| Available data |
------

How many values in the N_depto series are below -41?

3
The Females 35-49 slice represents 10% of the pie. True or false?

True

------

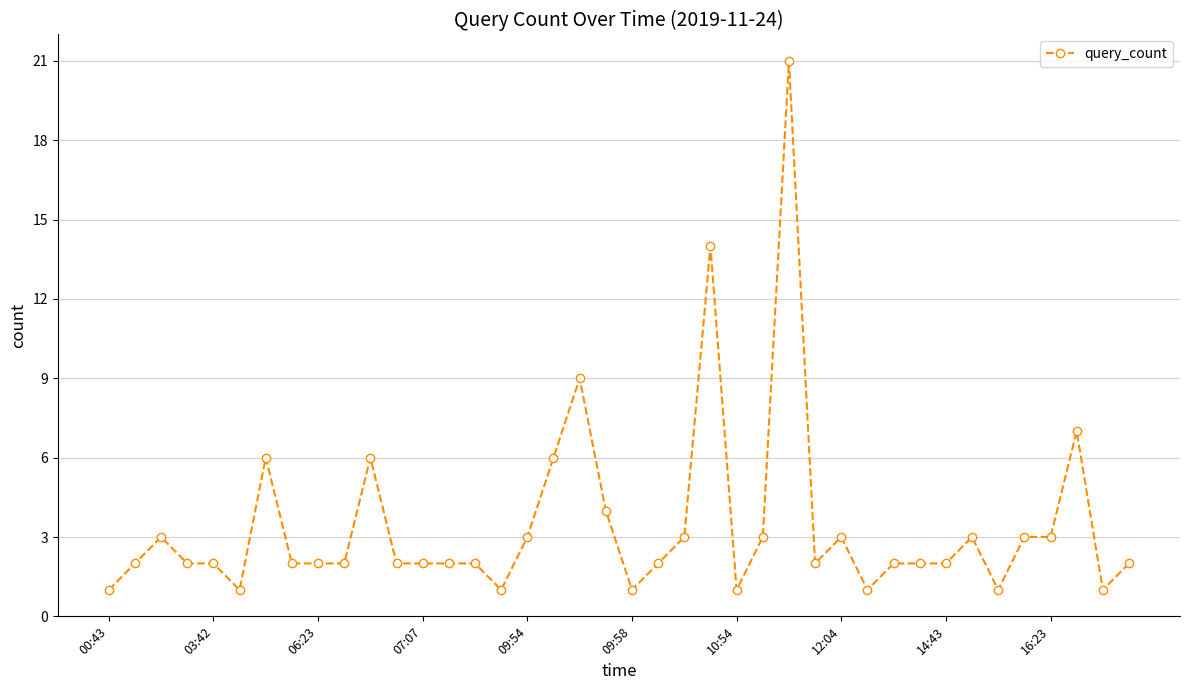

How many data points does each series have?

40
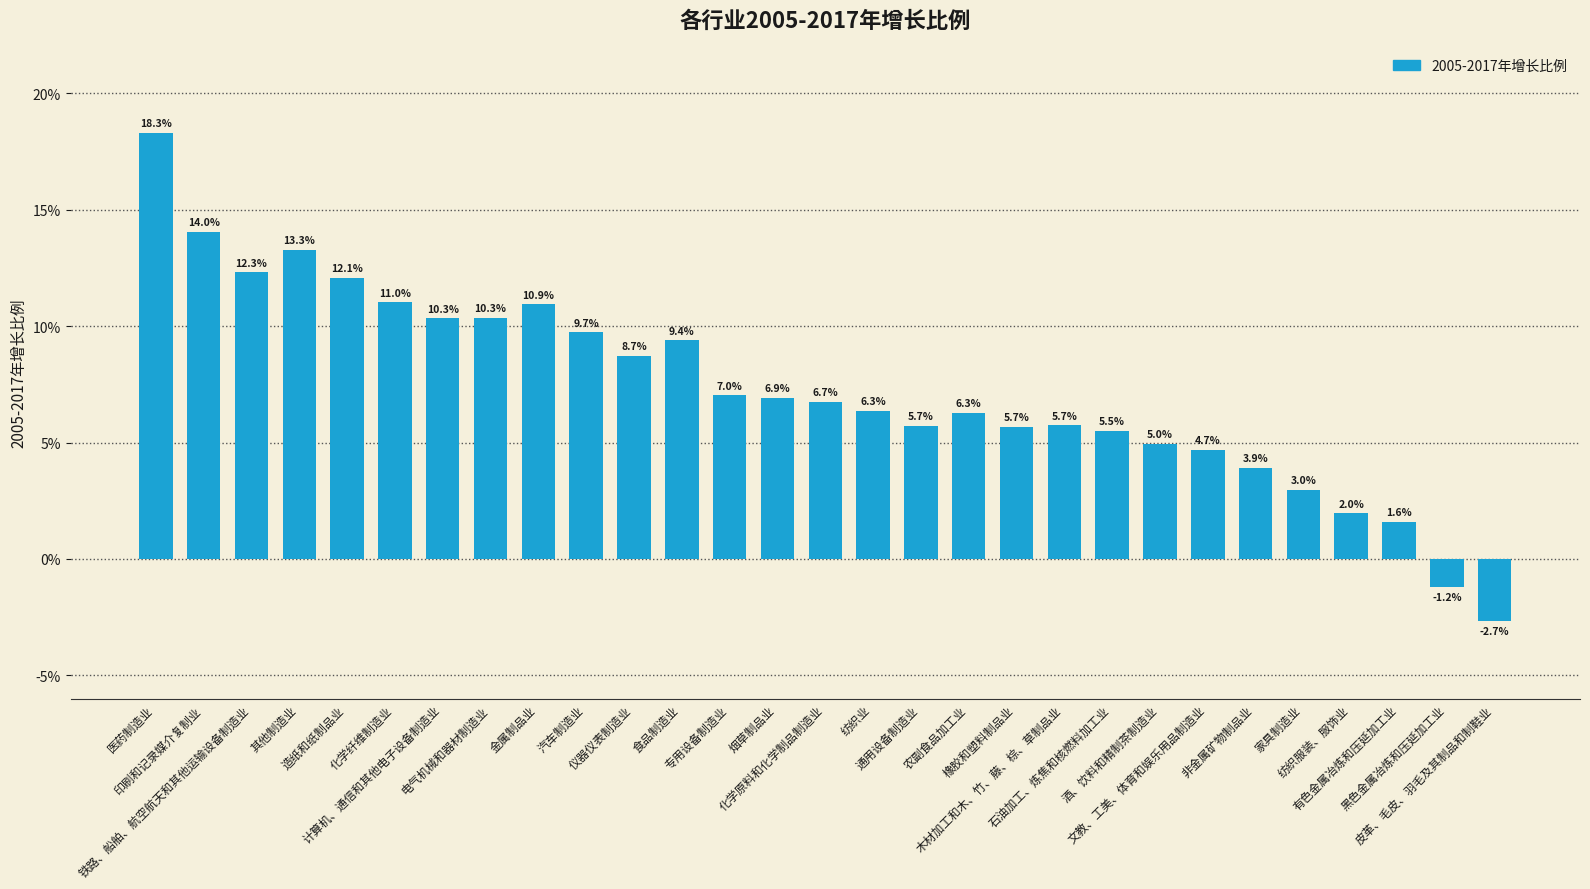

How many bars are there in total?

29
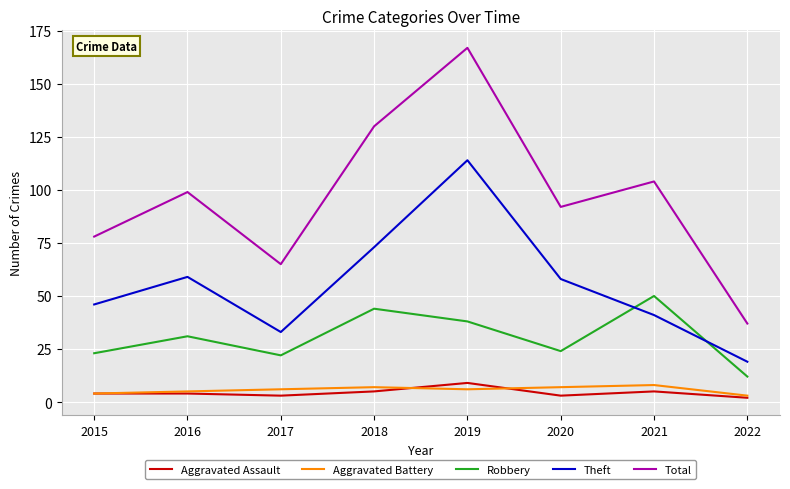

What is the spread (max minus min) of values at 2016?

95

------

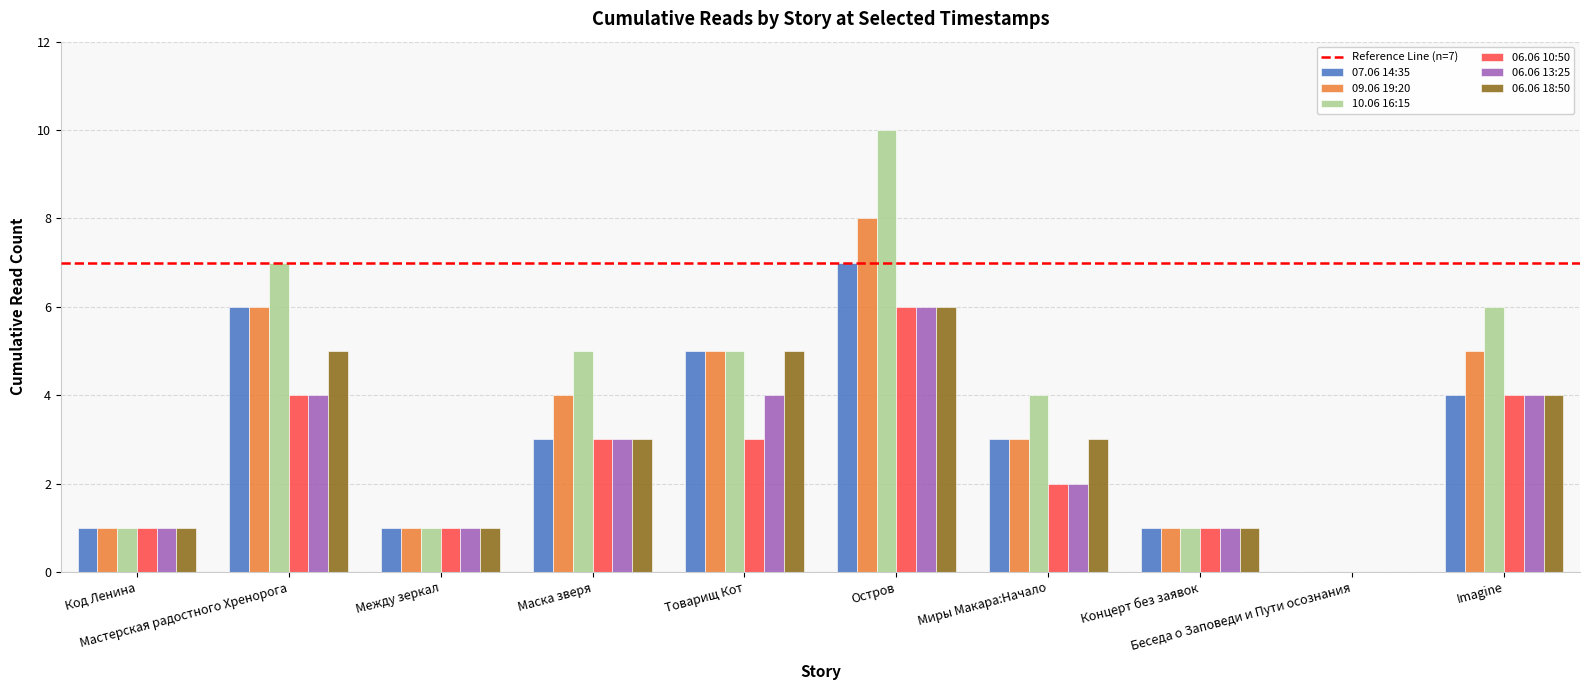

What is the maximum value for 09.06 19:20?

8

------

| How to complete this task |
Output the data word for word, from the line with "How many bars are there in total?" up to and including the line with "What is the spread", and leave the pictures out of your answer.

| Exercise result |
How many bars are there in total?

29

What is the spread (max minus min) of values at 2016?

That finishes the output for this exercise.